PROVIDED RECORDS:
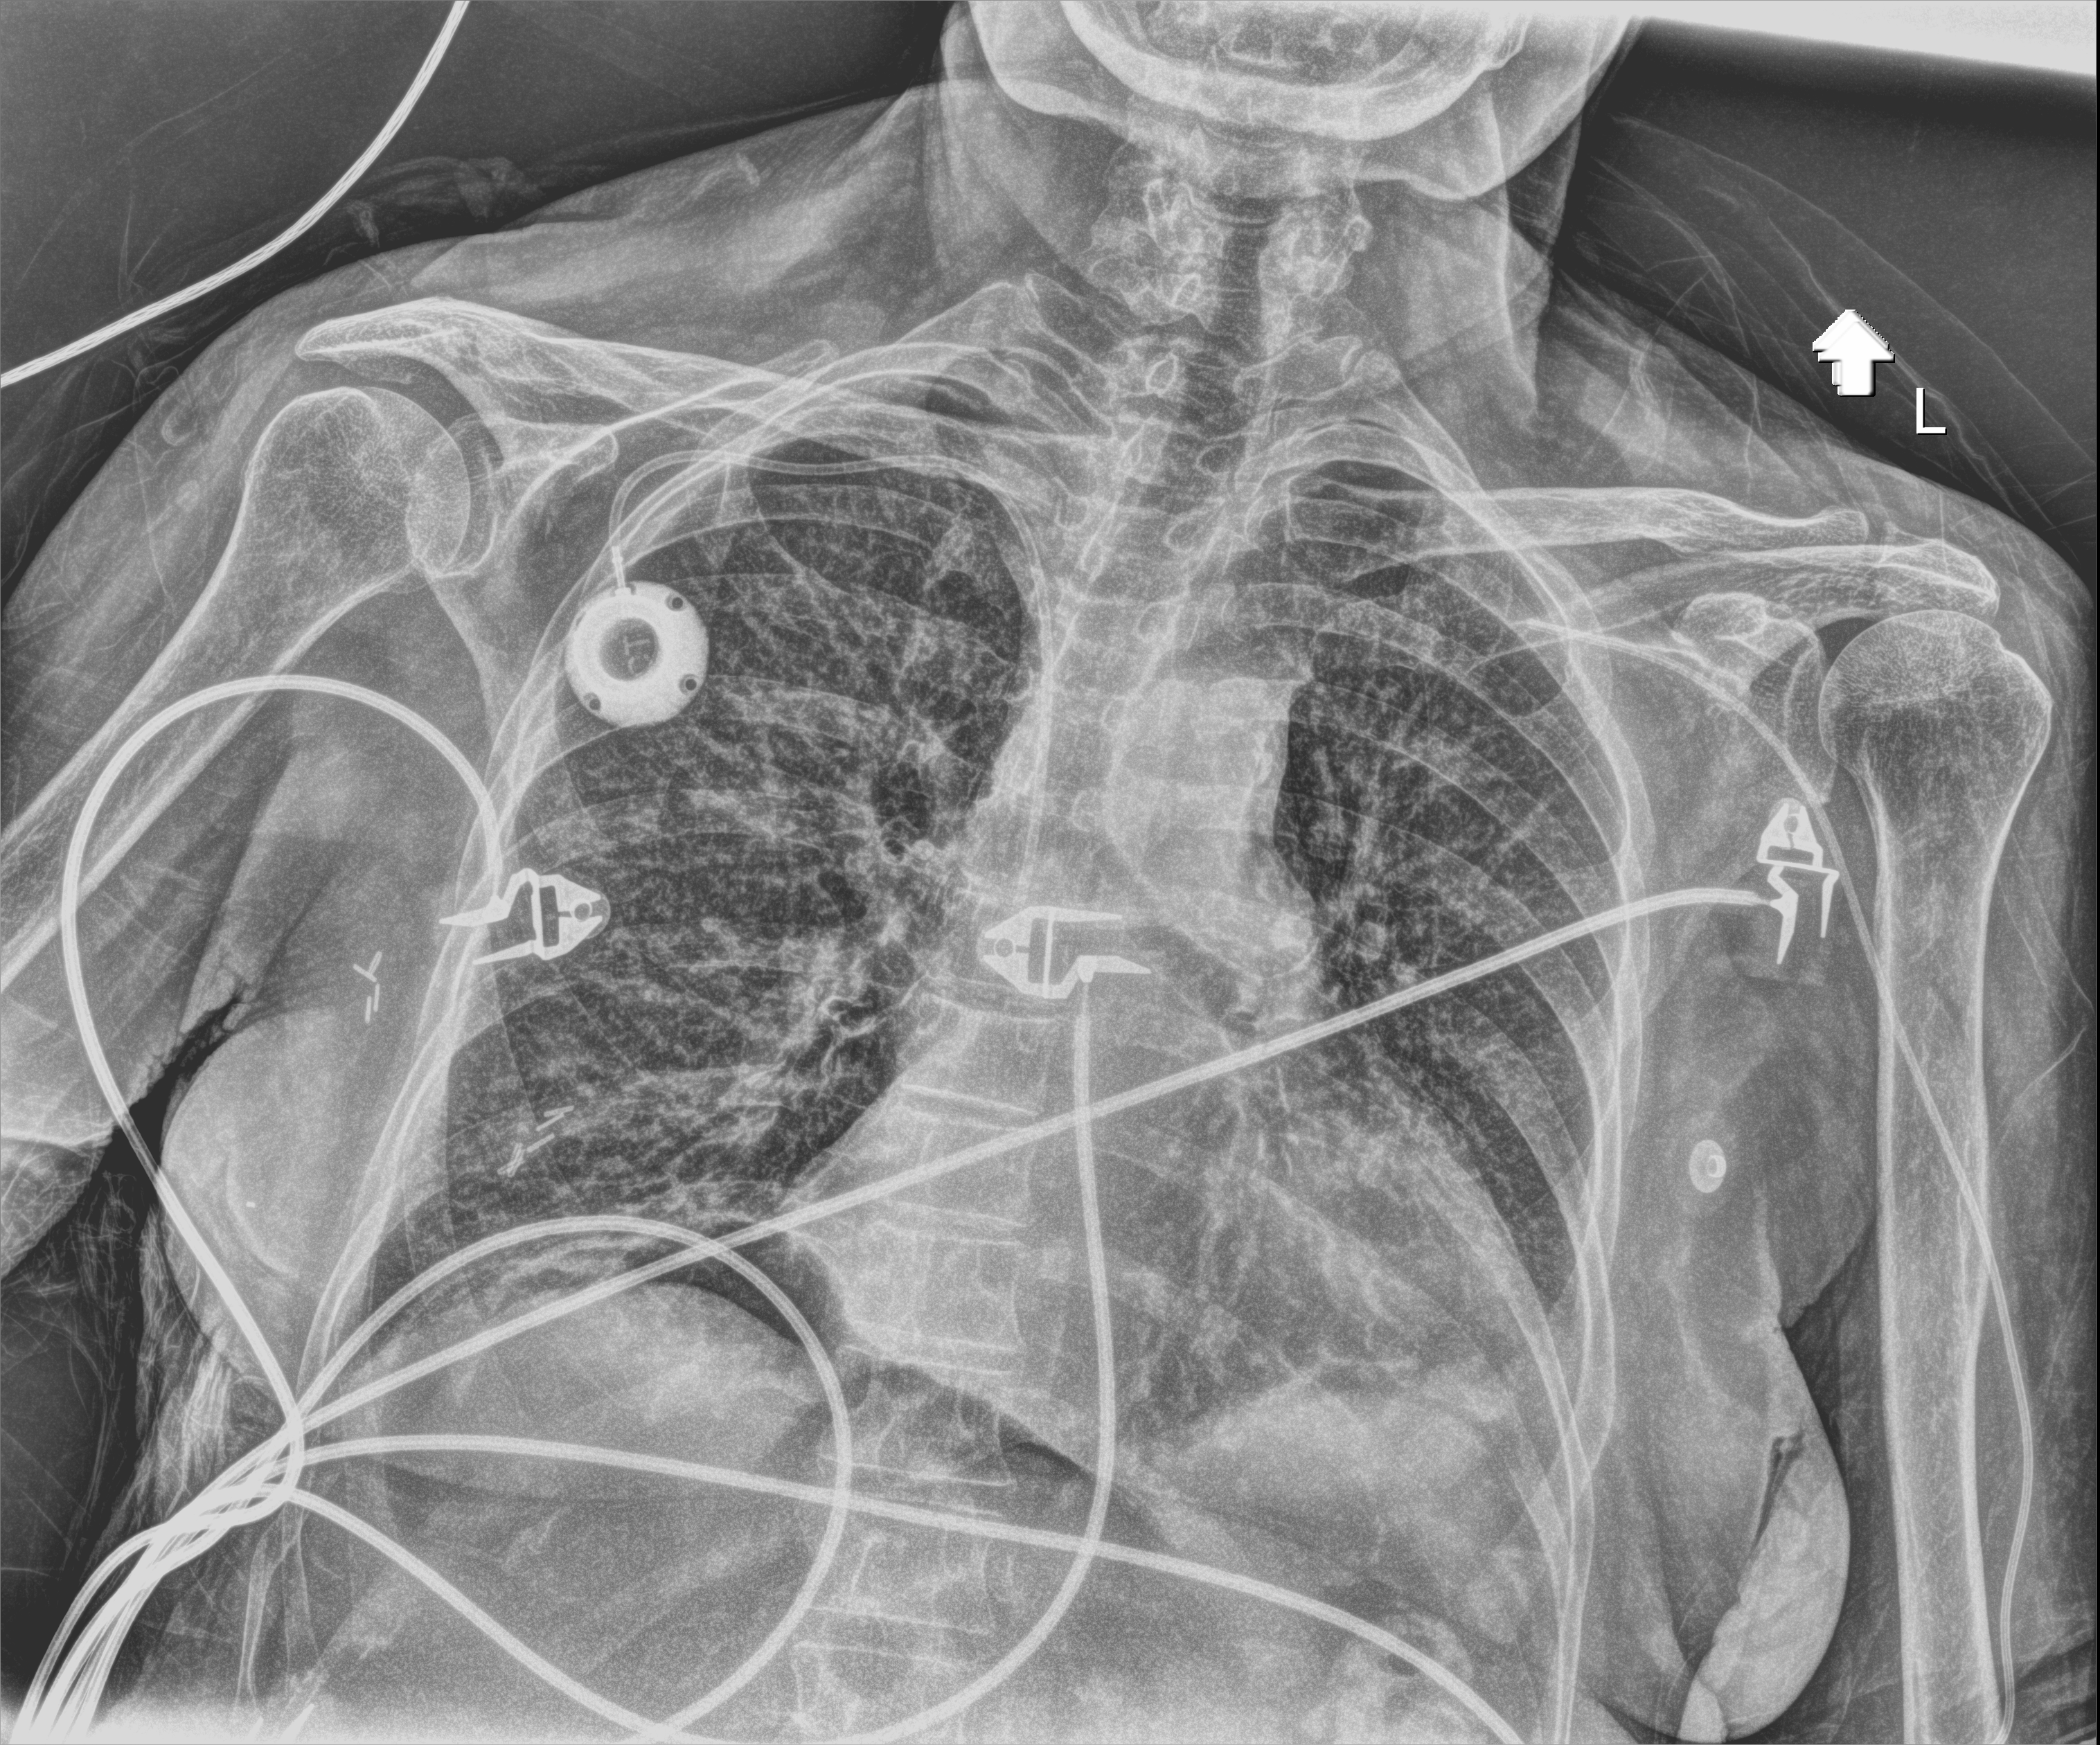
Portable chest radiograph, anteroposterior (AP) projection. Patient hospitalised with COVID-19; female, aged 60–74 years.
From the hospital-stay record, not from the radiograph (when in the stay this image was taken is not recorded): length of hospital stay: 43 days; admitted to intensive care during this hospital stay: yes; mechanically ventilated during this hospital stay: yes.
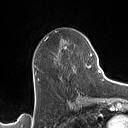
Breast MRI (dynamic contrast-enhanced), one axial slice; position 64 of 160 along the scan axis; cropped to one breast; dynamic contrast-enhanced series, time point 2 of 7 at this slice position (early post-contrast); 1.5 T; TE 1.4 ms, TR 5 ms; 1 mm slice thickness; 128 × 128 image matrix, field of view 175 × 175 mm. Female patient.
Annotated regions visible in this slice (semi-automatic segmentation, software-assisted and operator-edited):
- enhancing-tissue mask used for the functional tumour volume (all voxels passing the contrast-enhancement thresholds inside the analysis volume; usually the tumour): bounding box (x1, y1, x2, y2) in pixels: (64, 46, 90, 72)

REQUIREMENT:
Gather every line from the listing above in which the word "image" appears.

RESPONSE:
From the hospital-stay record, not from the radiograph (when in the stay this image was taken is not recorded): length of hospital stay: 43 days; admitted to intensive care during this hospital stay: yes; mechanically ventilated during this hospital stay: yes.
Breast MRI (dynamic contrast-enhanced), one axial slice; position 64 of 160 along the scan axis; cropped to one breast; dynamic contrast-enhanced series, time point 2 of 7 at this slice position (early post-contrast); 1.5 T; TE 1.4 ms, TR 5 ms; 1 mm slice thickness; 128 × 128 image matrix, field of view 175 × 175 mm. Female patient.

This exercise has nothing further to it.